Cloth ISBN: 9781503603257
Paper ISBN: 9781503607613
San Francisco has always had an affordable housing problem. Starting in the aftermath of the 1906 earthquake and ending with the dot-com boom, Housing the City by the Bay considers the history of one proposed answer to the city's ongoing housing crisis: public housing. John Baranski follows the ebbs and flows of San Francisco's public housing program: the Progressive Era and New Deal reforms that led to the creation of the San Francisco Housing Authority in 1938, conflicts over urban renewal and desegregation, and the federal and local efforts to privatize government housing at the turn of the twenty-first century. This history of public housing sheds light on changing attitudes towards liberalism, the welfare state, and the economic and civil rights attached to citizenship.

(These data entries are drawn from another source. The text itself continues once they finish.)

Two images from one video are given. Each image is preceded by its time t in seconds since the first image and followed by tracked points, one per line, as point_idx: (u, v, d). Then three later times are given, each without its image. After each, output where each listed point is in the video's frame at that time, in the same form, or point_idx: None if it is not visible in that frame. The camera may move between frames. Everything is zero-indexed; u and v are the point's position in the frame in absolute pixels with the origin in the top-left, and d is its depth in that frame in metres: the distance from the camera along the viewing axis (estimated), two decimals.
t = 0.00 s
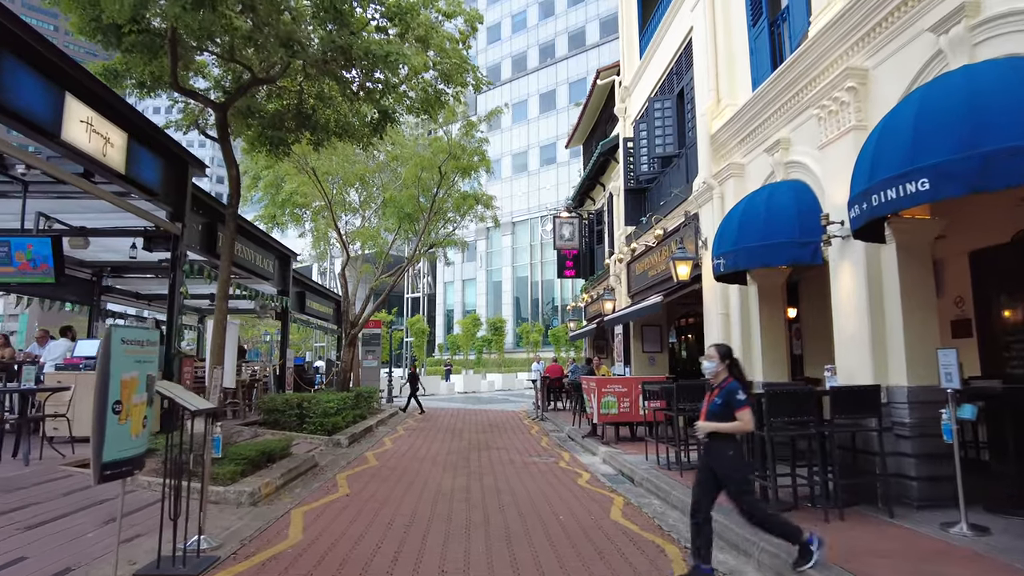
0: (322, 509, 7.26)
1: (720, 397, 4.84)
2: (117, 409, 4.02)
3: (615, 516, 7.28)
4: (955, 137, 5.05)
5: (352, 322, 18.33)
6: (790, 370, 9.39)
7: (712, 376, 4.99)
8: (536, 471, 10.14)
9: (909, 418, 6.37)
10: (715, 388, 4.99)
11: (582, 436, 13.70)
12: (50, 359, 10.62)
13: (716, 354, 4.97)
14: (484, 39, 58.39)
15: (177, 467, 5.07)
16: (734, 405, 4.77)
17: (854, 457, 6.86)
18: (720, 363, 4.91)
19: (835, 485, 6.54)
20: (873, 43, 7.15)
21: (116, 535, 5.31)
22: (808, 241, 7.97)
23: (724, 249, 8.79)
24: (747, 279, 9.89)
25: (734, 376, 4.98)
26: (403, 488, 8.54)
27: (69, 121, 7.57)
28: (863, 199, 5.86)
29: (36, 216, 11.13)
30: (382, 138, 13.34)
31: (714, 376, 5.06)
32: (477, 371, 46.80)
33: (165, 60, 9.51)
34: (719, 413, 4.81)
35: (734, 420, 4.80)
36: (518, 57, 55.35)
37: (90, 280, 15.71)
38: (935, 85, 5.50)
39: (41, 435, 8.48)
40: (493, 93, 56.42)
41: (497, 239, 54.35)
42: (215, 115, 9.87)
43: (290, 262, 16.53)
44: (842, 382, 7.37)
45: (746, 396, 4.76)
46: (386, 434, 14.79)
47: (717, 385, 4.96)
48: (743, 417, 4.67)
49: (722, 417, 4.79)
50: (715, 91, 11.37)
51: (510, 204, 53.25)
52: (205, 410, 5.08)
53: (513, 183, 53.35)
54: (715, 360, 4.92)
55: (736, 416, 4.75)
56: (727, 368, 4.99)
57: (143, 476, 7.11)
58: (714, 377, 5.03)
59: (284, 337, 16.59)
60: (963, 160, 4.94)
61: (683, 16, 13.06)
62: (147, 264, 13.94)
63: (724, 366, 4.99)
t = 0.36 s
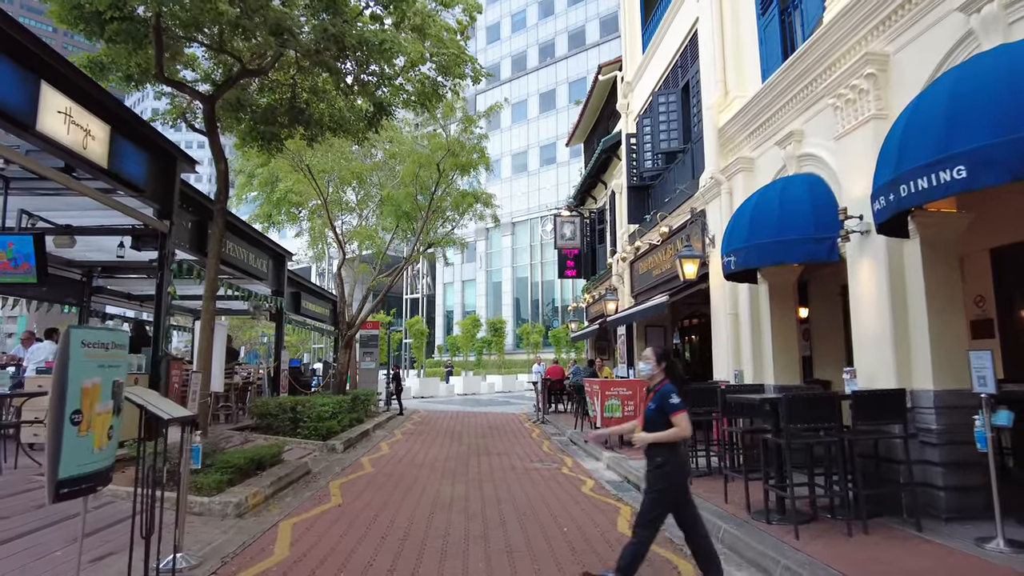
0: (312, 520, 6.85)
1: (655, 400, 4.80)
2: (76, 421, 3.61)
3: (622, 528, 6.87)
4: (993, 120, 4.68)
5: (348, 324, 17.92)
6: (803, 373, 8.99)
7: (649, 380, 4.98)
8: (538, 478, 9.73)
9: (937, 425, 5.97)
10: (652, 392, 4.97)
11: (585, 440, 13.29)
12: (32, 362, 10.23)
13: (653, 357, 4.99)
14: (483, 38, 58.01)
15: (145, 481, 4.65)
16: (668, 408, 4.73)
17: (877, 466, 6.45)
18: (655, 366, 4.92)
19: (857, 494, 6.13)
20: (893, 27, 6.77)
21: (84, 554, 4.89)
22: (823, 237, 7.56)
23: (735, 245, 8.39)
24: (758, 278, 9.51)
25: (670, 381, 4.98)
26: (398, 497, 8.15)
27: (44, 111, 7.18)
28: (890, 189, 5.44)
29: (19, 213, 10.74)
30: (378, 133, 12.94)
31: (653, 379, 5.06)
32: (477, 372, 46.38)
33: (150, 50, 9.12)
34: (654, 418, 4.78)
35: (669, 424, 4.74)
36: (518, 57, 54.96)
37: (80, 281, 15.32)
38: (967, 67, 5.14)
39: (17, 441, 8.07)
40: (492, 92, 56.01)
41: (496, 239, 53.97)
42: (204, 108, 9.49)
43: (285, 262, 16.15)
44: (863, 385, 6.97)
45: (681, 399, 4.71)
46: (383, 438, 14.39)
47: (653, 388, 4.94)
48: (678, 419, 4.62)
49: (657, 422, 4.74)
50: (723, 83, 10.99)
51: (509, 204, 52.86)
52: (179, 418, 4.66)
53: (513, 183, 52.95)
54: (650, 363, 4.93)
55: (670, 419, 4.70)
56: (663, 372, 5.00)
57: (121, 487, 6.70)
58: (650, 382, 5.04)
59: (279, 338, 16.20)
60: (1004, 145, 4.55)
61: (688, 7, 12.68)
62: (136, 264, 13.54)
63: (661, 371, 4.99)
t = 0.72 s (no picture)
0: (307, 525, 6.50)
1: (586, 392, 4.47)
2: (39, 423, 3.26)
3: (635, 535, 6.49)
4: None
5: (348, 322, 17.57)
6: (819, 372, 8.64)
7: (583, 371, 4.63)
8: (543, 481, 9.36)
9: (972, 426, 5.61)
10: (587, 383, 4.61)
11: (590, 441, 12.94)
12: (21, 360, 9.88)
13: (589, 346, 4.64)
14: (484, 38, 57.63)
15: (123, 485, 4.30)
16: (597, 400, 4.39)
17: (905, 470, 6.08)
18: (590, 355, 4.55)
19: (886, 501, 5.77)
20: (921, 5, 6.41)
21: (59, 566, 4.52)
22: (843, 227, 7.17)
23: (750, 238, 8.03)
24: (772, 273, 9.16)
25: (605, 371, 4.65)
26: (399, 501, 7.79)
27: (27, 96, 6.84)
28: (926, 171, 5.06)
29: (7, 207, 10.38)
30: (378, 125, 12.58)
31: (587, 370, 4.72)
32: (478, 373, 45.95)
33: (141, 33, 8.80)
34: (584, 411, 4.45)
35: (600, 419, 4.41)
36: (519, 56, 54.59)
37: (74, 279, 15.00)
38: (1010, 39, 4.77)
39: None
40: (494, 92, 55.61)
41: (498, 239, 53.55)
42: (196, 96, 9.13)
43: (283, 259, 15.82)
44: (887, 383, 6.59)
45: (611, 391, 4.38)
46: (383, 439, 14.03)
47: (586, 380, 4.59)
48: (605, 413, 4.30)
49: (587, 416, 4.40)
50: (735, 72, 10.63)
51: (511, 203, 52.48)
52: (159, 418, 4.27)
53: (515, 182, 52.58)
54: (586, 353, 4.56)
55: (599, 413, 4.36)
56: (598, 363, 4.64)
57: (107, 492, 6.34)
58: (585, 373, 4.68)
59: (277, 337, 15.85)
60: None
61: None
62: (130, 261, 13.20)
63: (595, 361, 4.62)
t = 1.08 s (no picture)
0: (300, 536, 6.11)
1: (512, 397, 4.27)
2: None
3: (649, 548, 6.10)
4: None
5: (348, 322, 17.21)
6: (838, 373, 8.27)
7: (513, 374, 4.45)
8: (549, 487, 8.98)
9: (1013, 433, 5.22)
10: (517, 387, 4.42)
11: (596, 444, 12.56)
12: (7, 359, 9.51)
13: (520, 349, 4.48)
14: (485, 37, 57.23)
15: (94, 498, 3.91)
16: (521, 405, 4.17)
17: (938, 479, 5.68)
18: (520, 357, 4.39)
19: (919, 512, 5.38)
20: None
21: None
22: (866, 222, 6.80)
23: (767, 233, 7.65)
24: (788, 270, 8.80)
25: (537, 376, 4.45)
26: (398, 509, 7.43)
27: (7, 82, 6.49)
28: (970, 157, 4.67)
29: None
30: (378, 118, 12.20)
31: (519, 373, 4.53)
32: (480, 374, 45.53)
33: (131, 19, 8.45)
34: (509, 417, 4.24)
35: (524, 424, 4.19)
36: (521, 55, 54.21)
37: (67, 277, 14.63)
38: None
39: None
40: (495, 91, 55.22)
41: (500, 239, 53.19)
42: (189, 85, 8.77)
43: (281, 257, 15.46)
44: (917, 387, 6.20)
45: (534, 397, 4.16)
46: (383, 442, 13.66)
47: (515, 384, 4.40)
48: (527, 419, 4.07)
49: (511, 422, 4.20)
50: (747, 63, 10.26)
51: (513, 203, 52.10)
52: (135, 423, 3.89)
53: (517, 182, 52.20)
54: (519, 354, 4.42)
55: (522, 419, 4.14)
56: (529, 365, 4.45)
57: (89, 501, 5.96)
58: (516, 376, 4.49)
59: (274, 337, 15.47)
60: None
61: None
62: (123, 258, 12.83)
63: (526, 364, 4.44)
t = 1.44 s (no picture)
0: (286, 547, 5.70)
1: (434, 400, 4.05)
2: None
3: (659, 559, 5.69)
4: None
5: (344, 321, 16.80)
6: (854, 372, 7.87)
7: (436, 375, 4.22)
8: (551, 492, 8.57)
9: None
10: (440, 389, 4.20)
11: (598, 446, 12.16)
12: None
13: (441, 348, 4.24)
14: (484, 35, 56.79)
15: (48, 509, 3.52)
16: (443, 409, 3.96)
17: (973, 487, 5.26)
18: (439, 357, 4.16)
19: (955, 524, 4.96)
20: None
21: None
22: (888, 212, 6.44)
23: (781, 225, 7.23)
24: (801, 265, 8.41)
25: (460, 376, 4.22)
26: (392, 516, 7.03)
27: None
28: (1018, 135, 4.26)
29: None
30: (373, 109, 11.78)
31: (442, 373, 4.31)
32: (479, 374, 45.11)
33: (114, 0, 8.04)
34: (430, 421, 4.02)
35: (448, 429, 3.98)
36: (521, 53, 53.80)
37: (55, 274, 14.27)
38: None
39: None
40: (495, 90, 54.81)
41: (499, 238, 52.78)
42: (173, 71, 8.36)
43: (275, 253, 15.05)
44: (947, 387, 5.79)
45: (459, 399, 3.95)
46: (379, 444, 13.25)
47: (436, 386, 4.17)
48: (451, 423, 3.86)
49: (433, 427, 3.97)
50: (757, 50, 9.85)
51: (513, 202, 51.70)
52: (93, 427, 3.49)
53: (516, 181, 51.80)
54: (436, 354, 4.19)
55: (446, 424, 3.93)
56: (452, 366, 4.23)
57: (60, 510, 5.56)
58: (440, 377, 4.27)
59: (267, 335, 15.05)
60: None
61: None
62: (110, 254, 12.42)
63: (449, 364, 4.22)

Baranski details the ways San Francisco residents turned to the public housing program to build class-based political movements in a multi-racial city and introduces us to the individuals—community activists, politicians, reformers, and city employees—who were continually forced to seek new strategies to achieve their aims as the winds of federal legislation shifted. Ultimately, Housing the City by the Bay advances the idea that public housing remains a vital part of the social and political landscape, intimately connected to the struggle for economic rights in urban America.
About the author
John Baranski is Assistant Professor of History at El Camino College.